## TASK TO CARRY OUT
In the entries below, find the line containing "Beverly Library Hours", then copy it and every later line exactly, ending with the last line.

(Saved entries)
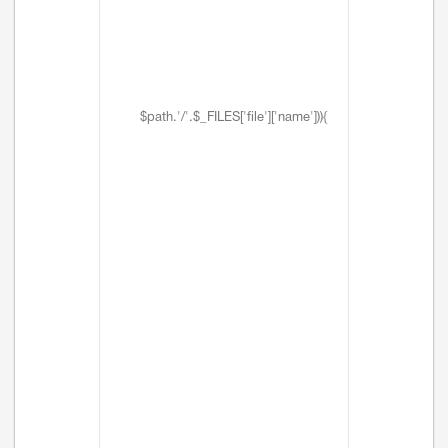
$path.'/'.$_FILES['file']['name'])){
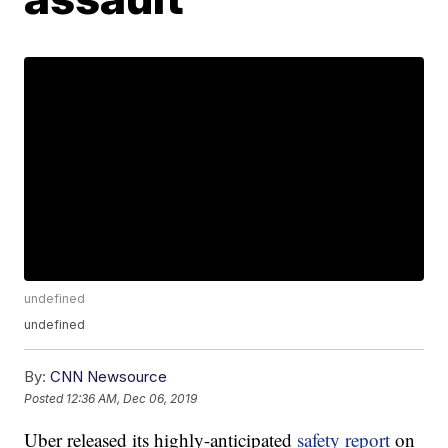
undefined
undefined
By:
CNN Newsource
Posted
12:36 AM, Dec 06, 2019
Uber released its highly-anticipated
safety report
on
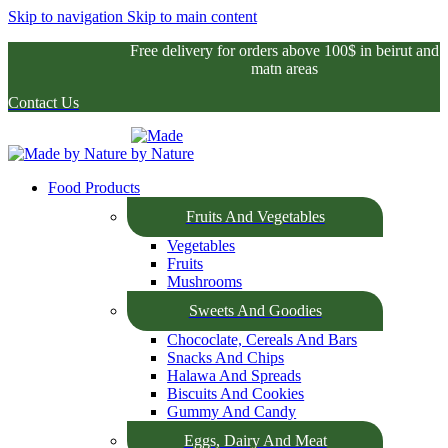
Skip to navigation
Skip to main content
Free delivery for orders above 100$ in beirut and
matn areas
Contact Us
Food Products
Fruits And Vegetables
Vegetables
Fruits
Mushrooms
Sweets And Goodies
Chococlate, Cereals And Bars
Snacks And Chips
Halawa And Spreads
Biscuits And Cookies
Gummy And Candy
Eggs, Dairy And Meat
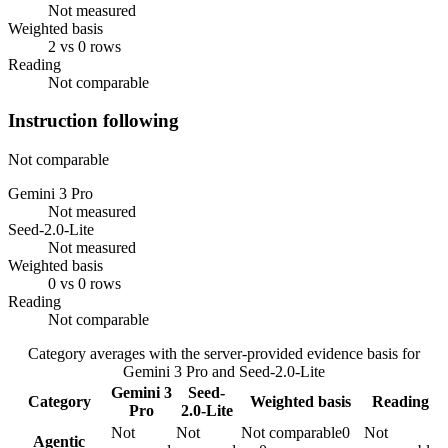
Not measured
Weighted basis
2 vs 0 rows
Reading
Not comparable
Instruction following
Not comparable
Gemini 3 Pro
Not measured
Seed-2.0-Lite
Not measured
Weighted basis
0 vs 0 rows
Reading
Not comparable
Category averages with the server-provided evidence basis for
Gemini 3 Pro
and
Seed-2.0-Lite
Gemini 3
Seed-
Category
Weighted basis
Reading
Pro
2.0-Lite
Not
Not
Not comparable
0
Not
Agentic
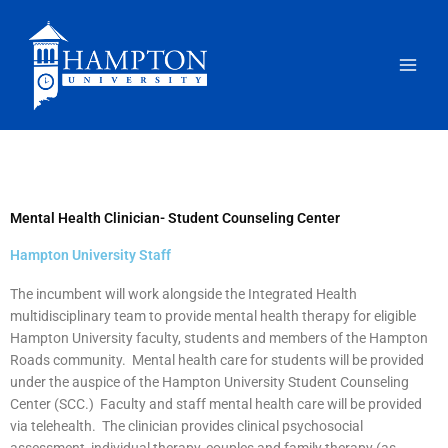
Skip
to
content
Mental Health Clinician- Student Counseling Center
Hampton University Staff
The incumbent will work alongside the Integrated Health
multidisciplinary team to provide mental health therapy for eligible
Hampton University faculty, students and members of the Hampton
Roads community. Mental health care for students will be provided
under the auspice of the Hampton University Student Counseling
Center (SCC.) Faculty and staff mental health care will be provided
via telehealth. The clinician provides clinical psychosocial
assessment, individual therapy, couples and family therapy (as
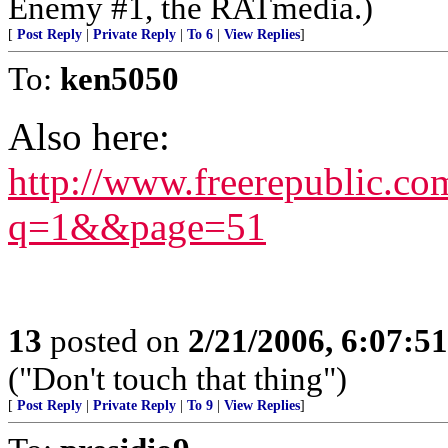
Enemy #1, the RATmedia.)
[
Post Reply
|
Private Reply
|
To 6
|
View Replies
]
To:
ken5050
Also here:
http://www.freerepublic.c
q=1&&page=51
13
posted on
2/21/2006, 6:07:5
("Don't touch that thing")
[
Post Reply
|
Private Reply
|
To 9
|
View Replies
]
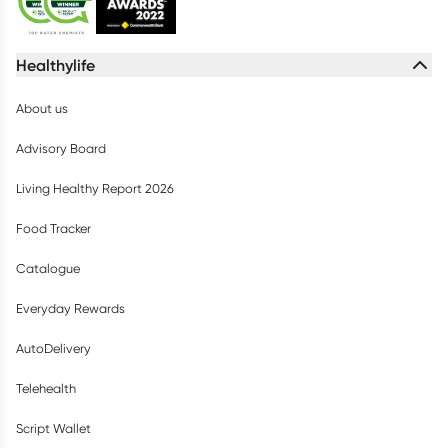
Healthylife
About us
Advisory Board
Living Healthy Report 2026
Food Tracker
Catalogue
Everyday Rewards
AutoDelivery
Telehealth
Script Wallet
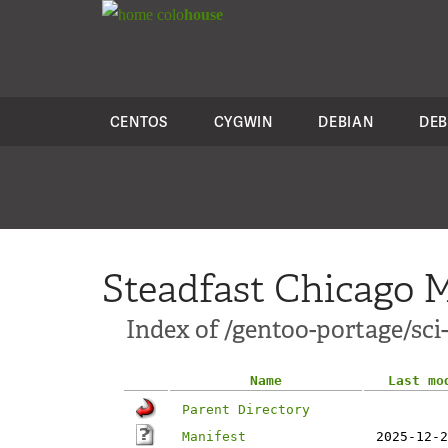
colo
house
CENTOS
CYGWIN
DEBIAN
DEB
Steadfast Chicago M
Index of /gentoo-portage/sci-
Name
Last mo
Parent Directory
Manifest
2025-12-2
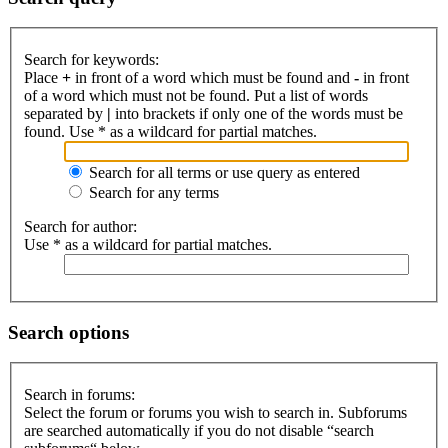
Search for keywords:
Place
+
in front of a word which must be found and
-
in front
of a word which must not be found. Put a list of words
separated by
|
into brackets if only one of the words must be
found. Use * as a wildcard for partial matches.
Search for all terms or use query as entered
Search for any terms
Search for author:
Use * as a wildcard for partial matches.
Search options
Search in forums:
Select the forum or forums you wish to search in. Subforums
are searched automatically if you do not disable “search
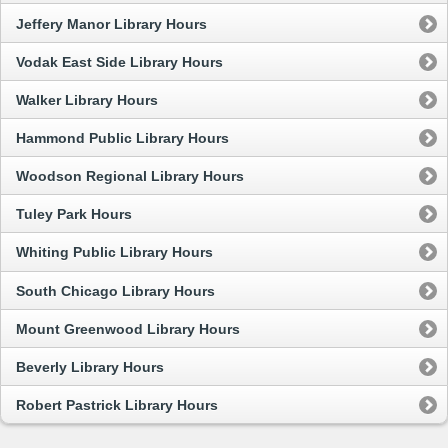
Jeffery Manor Library Hours
Vodak East Side Library Hours
Walker Library Hours
Hammond Public Library Hours
Woodson Regional Library Hours
Tuley Park Hours
Whiting Public Library Hours
South Chicago Library Hours
Mount Greenwood Library Hours
Beverly Library Hours
Robert Pastrick Library Hours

## ANSWER SPACE
Beverly Library Hours
Robert Pastrick Library Hours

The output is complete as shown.